Each therapeutic procedure should be reviewed in terms of its suitability prior to taking action. Thus, the majority of patients with a nodule would first require no treatment, whereas, thyroid surgery is obligatory in malignancy.
In the case of euthyroid diffuse goiter, iodine deficiency is the main cause. Thus, the goal of any treatment should be the correction of iodine deficiency.
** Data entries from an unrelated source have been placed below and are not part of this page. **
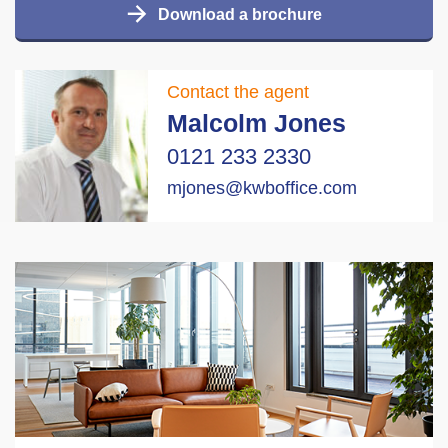
Download a brochure
Contact the agent
Malcolm Jones
0121 233 2330
mjones@kwboffice.com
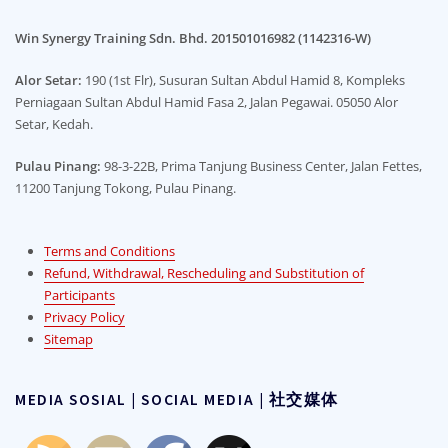
Win Synergy Training Sdn. Bhd. 201501016982 (1142316-W)
Alor Setar:
190 (1st Flr), Susuran Sultan Abdul Hamid 8, Kompleks
Perniagaan Sultan Abdul Hamid Fasa 2, Jalan Pegawai. 05050 Alor
Setar, Kedah.
Pulau Pinang:
98-3-22B, Prima Tanjung Business Center, Jalan Fettes,
11200 Tanjung Tokong, Pulau Pinang.
Terms and Conditions
Refund, Withdrawal, Rescheduling and Substitution of
Participants
Privacy Policy
Sitemap
MEDIA SOSIAL | SOCIAL MEDIA | 社交媒体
In the case of retrosternal or mediastinal goiter expansion, with the impairment of adjacent organs of the respiratory and digestive tract, a thyroidectomy in the affected region should be considered.

Prevention of goiter

Goiter prevention is largely influenced by its specific etiology. Preventive measures may include:

  1. Correction of iodine deficiency and avoidance of dietary goitrogens. This is achieved through the increased intake of iodine-supplemented foods.
  2. Careful use of levothyroxine combined with anti-inflammatory medication therapy plays a vital role in the prevention and reduction of goiters due to autoimmune thyroiditis.
  3. The use of levothyroxine in patients with a previous diagnosis of nodular hyperplasia who have had a lobectomy prevents its subsequent development in the contralateral lobe.
  4. For newborns screened for positive congenital hypothyroidism. Controlled use of levothyroxine during the postpartum period greatly reduces risks involved with congenital goiters due to inborn errors of metabolism.

Important Points to Remember

  • Goiter is a symptom, not a disease
  • Initially, it indicates the enlargement of the thyroid gland
  • Rough classification of goiter: diffuse and nodular goiter types

In case of a suspicion of goiter, malignancy should be excluded.
Evidence of goiter includes:

  • Thyroid enlargement
  • Nodules under the palpating fingers
  • Dysphagia
  • Dyspnea
  • Hoarseness
  • Difficulty swallowing, etc.

The examination of the eventually degenerated thyroid tissues occurs via ultrasonography, scintigraphy, and fine-needle biopsy.

In addition to goiter, further possible changes in the neck should be taken into consideration when a throat swelling is present. They may indicate entirely different diseases, such as swollen lymph nodes or the increase in the volume of the salivary glands.